## DOCUMENT SECTION
Chris Jeynes ponders the reality of the Arrow of Time (the Second Law of Thermodynamics) and how it conditions the basic laws of physics
The thing is, we live first and die after. This inescapable fact has not stopped physicists from toying with the idea that, actually, Time’s Arrow is illusory. You see, it is also perfectly obvious to everyone that it’s the Sun that goes round the Earth – that’s simple common sense, but just because it’s “obvious” doesn’t make it “true” (everyone now knows that the Earth goes round the Sun)!
The Loschmidt Paradox
Physicists have now firmly established two fundamental Grand Theories: Quantum Mechanics (QM), the physics of the atomic, and General Relativity (GR), the physics of the cosmic. There is no doubt in anyone’s mind that these theories are broadly correct. The trouble is, all the Laws of both QM and GR are time-reversible: that is, they would look the same if time travelled backwards – the Laws appear to ignore the Second Law, and so it seems that the Arrow of Time is not basic! However, obtaining the observed thermodynamic behaviour (living first and dying after, not the other way round) using just the “fundamental” laws of QM and/or GR is fraught with difficulty: this is known as the Loschmidt Paradox.

## MATERIAL
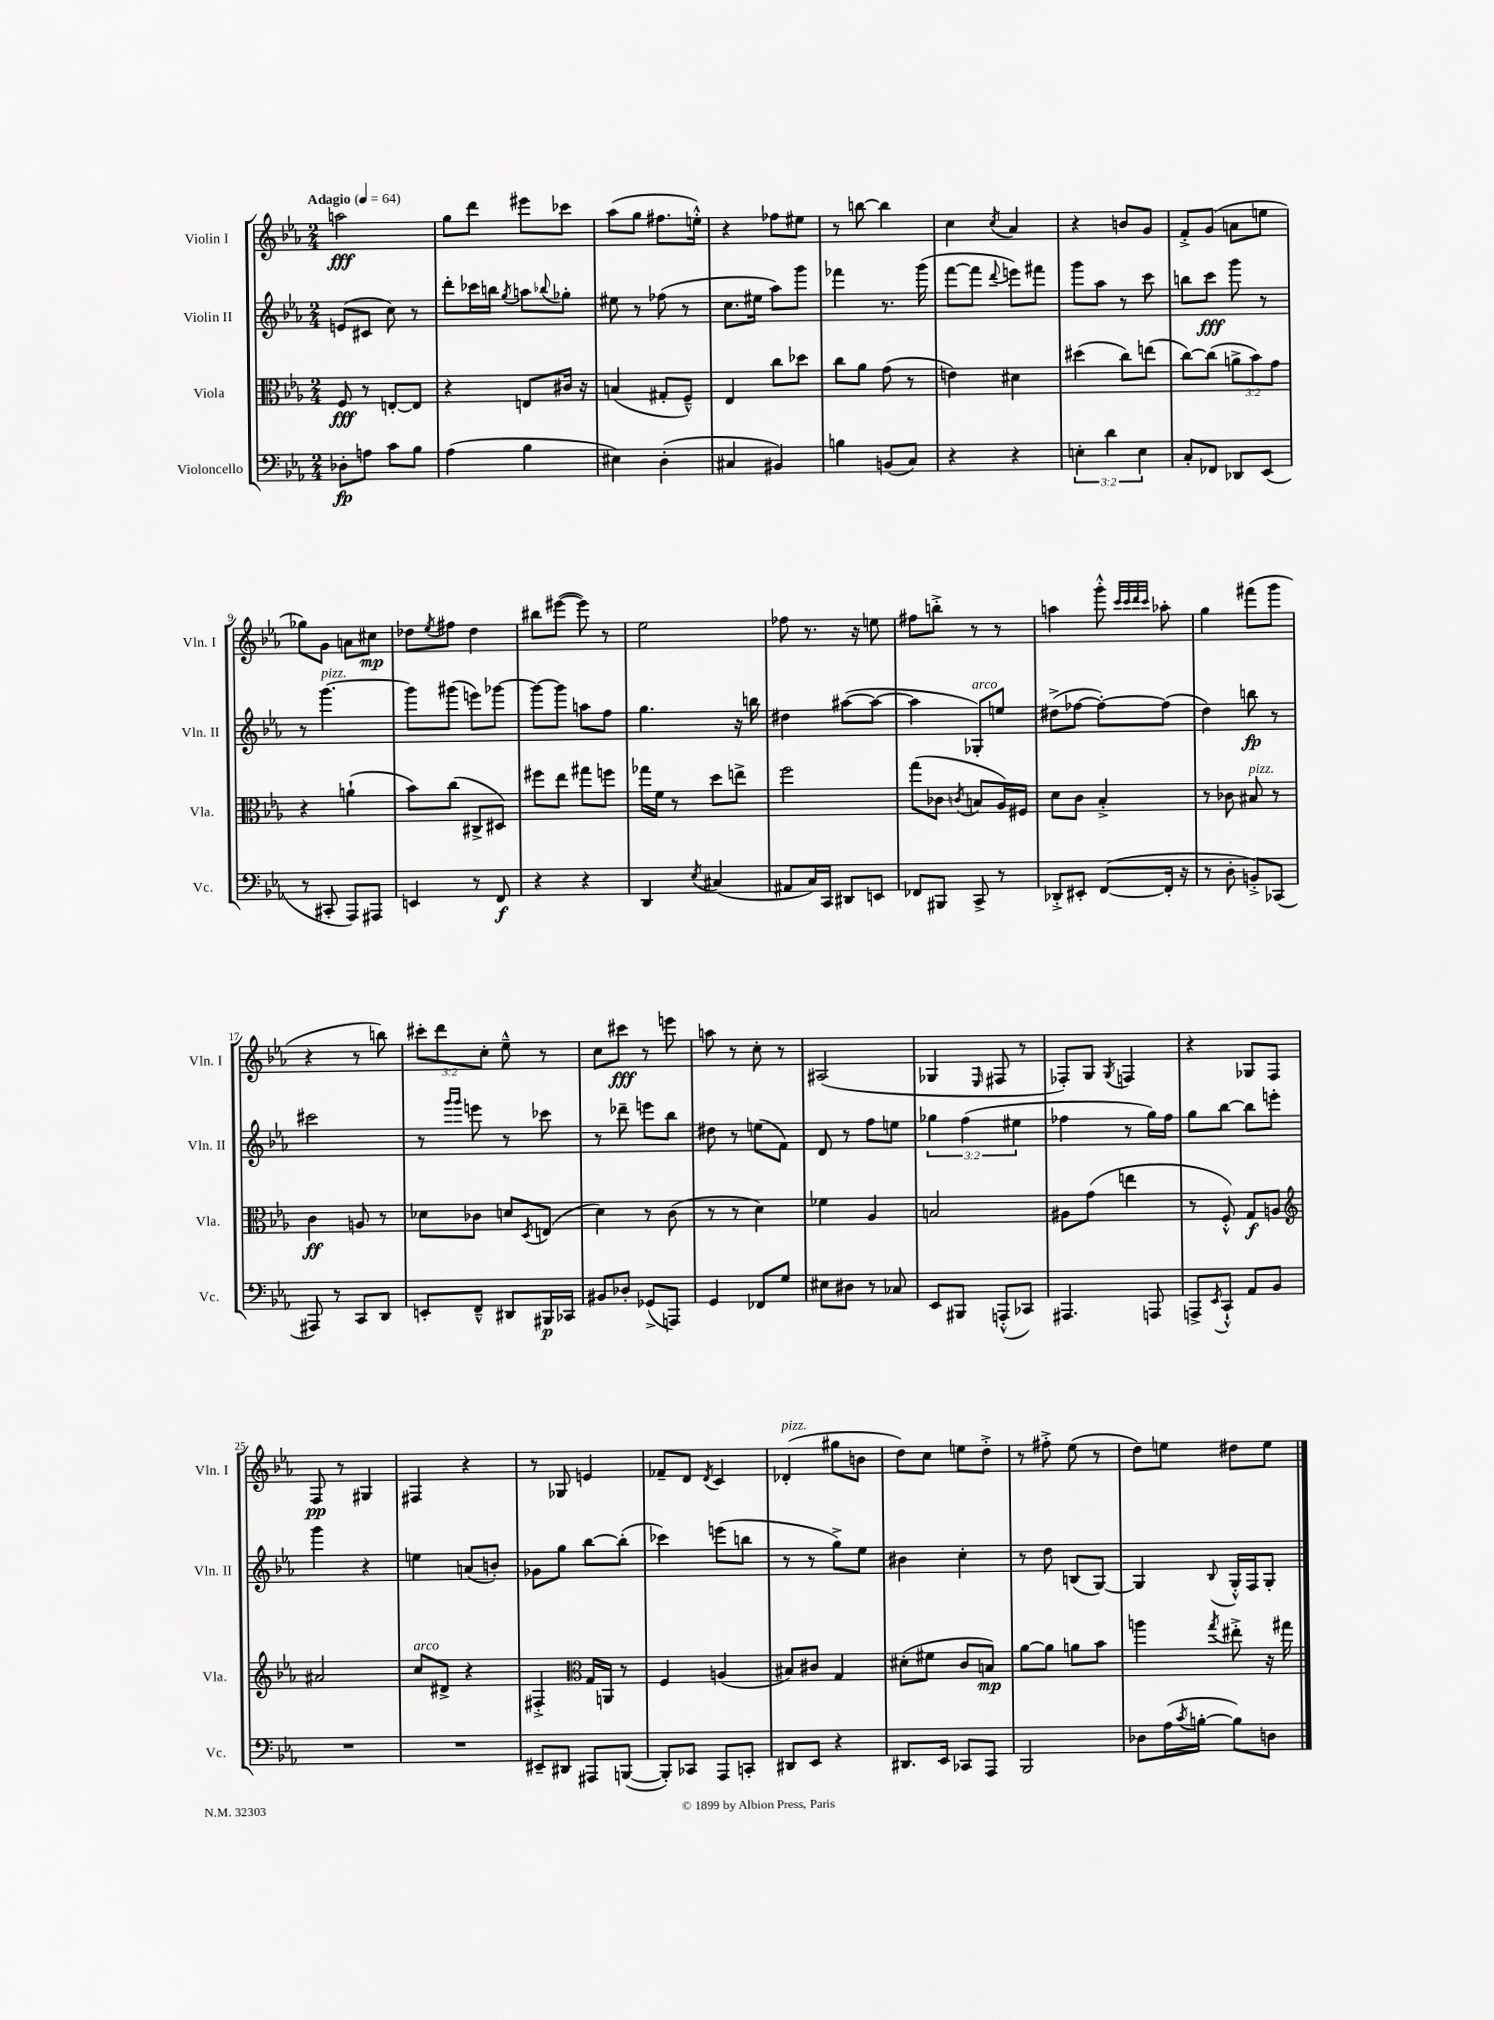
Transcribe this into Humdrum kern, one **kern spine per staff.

## WHAT TO DO
• 1. In the essay on the Arrow of Time, what name is given to the difficulty of getting the observed thermodynamic behavior from the fundamental laws of QM and GR?
• 2. Carry on the essay on the Arrow of Time from its last sentence, in the same voice.

## ANSWERS FOR THE EXERCISE
• 1. The Loschmidt Paradox

• 2.
The Second Law & quantum gravity
Another big problem for physicists is that although QM and GR are both excellent theories, they are also mutually incompatible (assuring us that something needs changing). So, the hunt is now on for a Theory of Quantum Gravity able to successfully unify the physics of the small with the physics of the large. But what if the Arrow of Time is indeed more fundamental than either (or both) of QM or GR?
Quantitative Geometrical Thermodynamics (QGT)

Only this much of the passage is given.